Nada, caro leitor, absolutamente nada na moda masculina vira tendência se não for explorado antes por elas. As transparências são só um exemplo, mas podemos falar das estampas florais que terão muito espaço no verão masculino, das franjas nos complementos, em especial nos coletes; falamos das calças skinning, mais ajustadas ao corpo, dos lenços no pescoço que talvez antes de serem aprovados por elas só tenham sido usados nesses rincões por Lampião.  Sim, um dos cabras mais temidos do cangaço era um exímio produtor de moda. Bordava, costurava e teve seu estilo copiado por muitos. Merece, portanto, um texto exclusivo e prometo fazê-lo em breve.

O contrário também acontece. Peças que já eram do nosso cotidiano elas aderiram e elevaram seu status. Vai me dizer que não percebeu que a valorização das camisetas ressurgiu depois que as mulheres passaram a combinar com saia e salto agulha? Aliás, as t-shirts masculinas hoje tem assimetria, gola cavada e até o longline – aquele modelo com comprimento maior, podendo chegar no meio da coxa – pegou porque as mulheres abriram as portas.

Da mesma forma, acho difícil alguém discordar que a moda “boyfriend”, das calças detonadas, folgadas, que pareciam roubadas dos armários dos namorados – e muitas vezes eram – não ficavam muitos mais interessantes nelas.

Podemos ver nos desfiles de Paris e nas ruas, acontece na nossa cara: elas assaltam nossos armários para nos ajudar. São heroínas, afinal. Não fosse pelas mulheres, nossa eterna reclamação de não ter opções poderia ser ainda mais estridente.

Posso estar correndo o risco de parecer repetitivo, mas citarei novamente Coco Chanel nessas breves linhas: “Vista-se mal e notarão o vestido, vista-se bem e notarão a mulher”. Mulheres são muito mais competitivas que nós e qualquer defeito é enxergado com lupa, mas elas são maestras em usar truques de beleza, aprendamos.
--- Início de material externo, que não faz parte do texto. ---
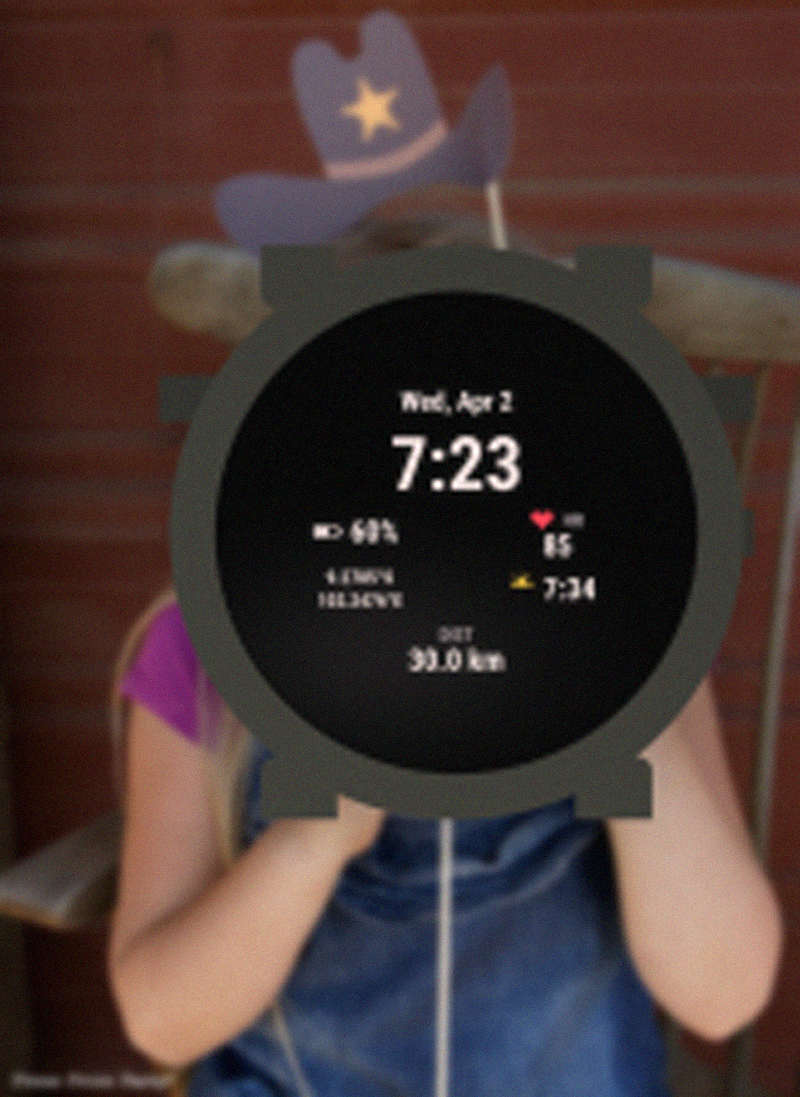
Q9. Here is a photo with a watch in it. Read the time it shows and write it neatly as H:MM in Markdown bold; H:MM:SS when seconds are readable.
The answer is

Moda também existe como artifício estético. O corte, a cor, o modelo: tudo ajuda a esconder o que nós não queremos revelar. Depois da capilaridade da moda, do espaço aberto pelas mulheres, deixaram de existir apenas dois genes: o das capas de revista e o dos acidentes hereditários. Foi costurado um novo ser, o que sabe se apresentar.
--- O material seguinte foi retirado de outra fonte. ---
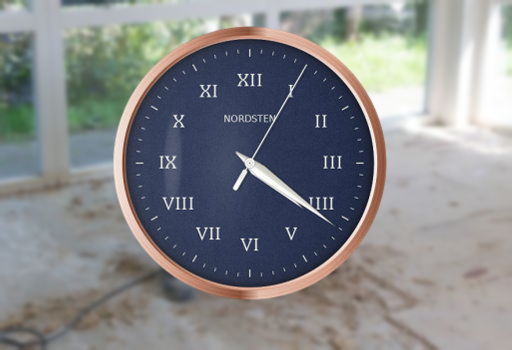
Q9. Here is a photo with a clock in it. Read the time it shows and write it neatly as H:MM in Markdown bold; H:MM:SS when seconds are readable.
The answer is **4:21:05**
Nesse mundo, afortunadamente, não é preciso nascer belo e acordar inspirando pintores e poetas, sem sequer remelar. É possível se produzir bem e ser valorizado por ter visão ou atitude, como queiram chamar. Tornar-se belo é um trabalho de carpinteiro, de se revestir de formas. E, mais uma vez, elas têm mais expertise na área.

Portanto, meu amigo, o conselho de hoje é: observe e ouça a mulher que está ao seu lado, sobretudo na hora de vestir. Pode ser sua esposa, amante, irmã, mãe ou amiga. Ela pode ser o seu espelho, par perfeito ou simplesmente estar mostrando o que você vai usar no futuro. Não se preocupe, esse tempo vai chegar.